Drugs that inhibit the activity of the CYP3A4 isoenzyme (including ketoconazole, macrolides, erythromycin) or HIV protease inhibitors (ritonavir) may enhance the effects and duration of action of buprenorphine, which will require dose adjustment of one or both drugs.

When taken concomitantly with inducers of the CYP3A4 isoenzyme (including phenobarbital, carbamazepine, phenytoin, rifampicin), the concentration of buprenorphine in the blood plasma may decrease. Since the interaction of buprenorphine with all inducers of the CYP3A4 isoenzyme has not been studied, it is recommended to monitor the condition of patients who have received this combination for signs and symptoms of withdrawal syndrome.

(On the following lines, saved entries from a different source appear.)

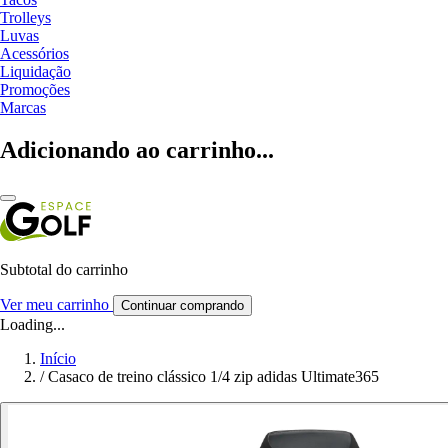
Trolleys
Luvas
Acessórios
Liquidação
Promoções
Marcas
Adicionando ao carrinho...
Subtotal do carrinho
Ver meu carrinho
Continuar comprando
Loading...
Início
/
Casaco de treino clássico 1/4 zip adidas Ultimate365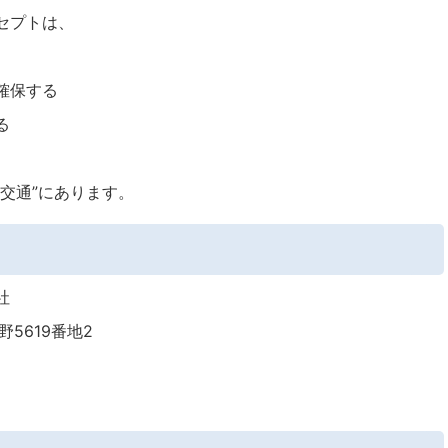
セプトは、
確保する
る
交通”にあります。
社
野5619番地2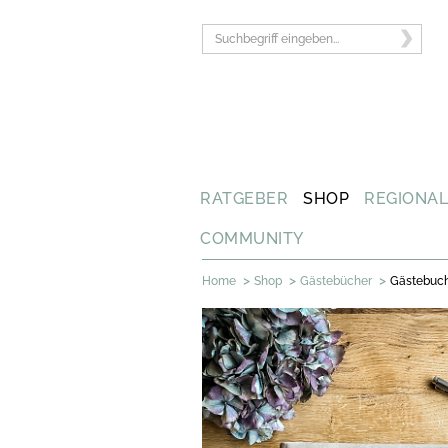
RATGEBER
SHOP
REGIONA
COMMUNITY
>
>
>
Home
Shop
Gästebücher
Gästebuch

St. John’s wort, as an inducer of the CYP3A4 isoenzyme, is able to reduce the concentration of buprenorphine in the blood plasma.

Ethanol enhances the CNS depression caused by buprenorphine. During the treatment period, it is necessary to refrain from drinking alcohol.

Storage Conditions

Store at 2°C (36°F) to 25°C (77°F). Keep in original packaging, protected from light. Keep out of reach of children.

Dispensing Status

Rx Only

Important Safety Information

This information is for educational purposes only and does not replace professional medical advice. Always consult your doctor before use. Dosage and side effects may vary. Use only as prescribed.